Rajeev Dham, managing director of Sapphire, agreed that the 2026 budget will begin to shift resources from labor to AI. Jason Mendel, a venture investor at Battery Ventures, added that AI will begin to go beyond being a tool to make existing workers more efficient by 2026.

“2026 will be the year of agents as software expands from making people more productive to automating work itself, delivering on the value proposition of human displacement in some areas,” Mendel said.

Antonia Dean, a partner at Black Operator Ventures, said that even if companies aren’t shifting labor budgets to AI projects, they are likely to attribute AI to layoffs or reduced labor costs.

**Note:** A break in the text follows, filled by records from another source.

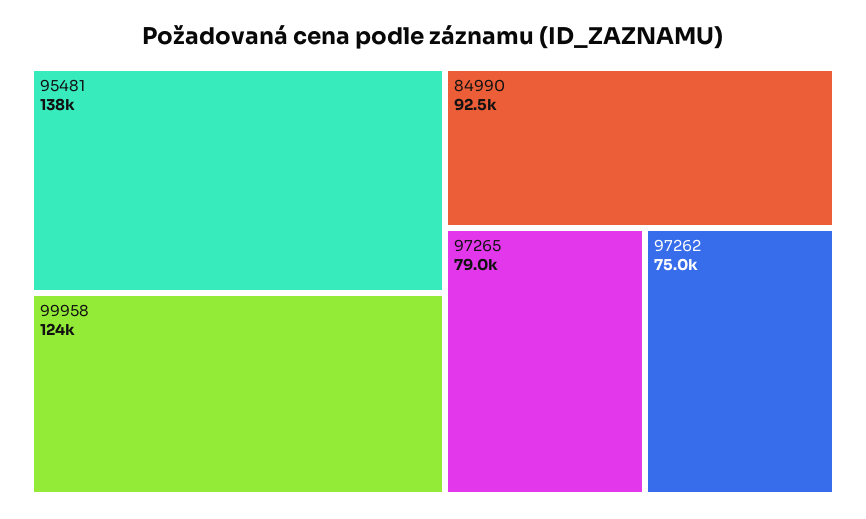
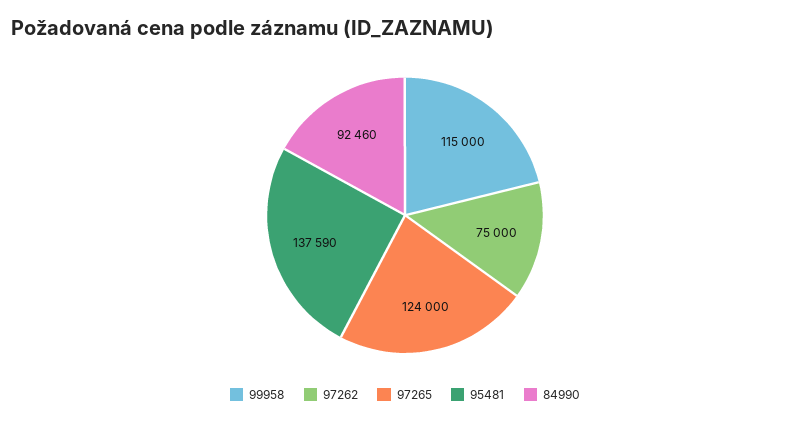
  {
    "95481": 137590,
-   "99958": 124000,
+   "99958": 115000,
    "84990": 92460,
-   "97265": 79000,
+   "97265": 124000,
    "97262": 75000
  }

“The complexity here is that many businesses, regardless of how ready or not they are to successfully use AI solutions, will say that they are increasing their investments in AI to explain why they are cutting spending in other areas or cutting workers,” said Dean. “In fact, AI will become a scapegoat for executives looking to cover up past mistakes.”

Many AI companies argue that their technology does not eliminate jobs but helps shift workers to “deep work” or to higher-skilled jobs while AI only automates repetitive “busy work.”

But not everyone buys that argument, and people worry that their jobs will be automated. According to VCs who invest in that area, it is not as if the fears will be eradicated in 2026.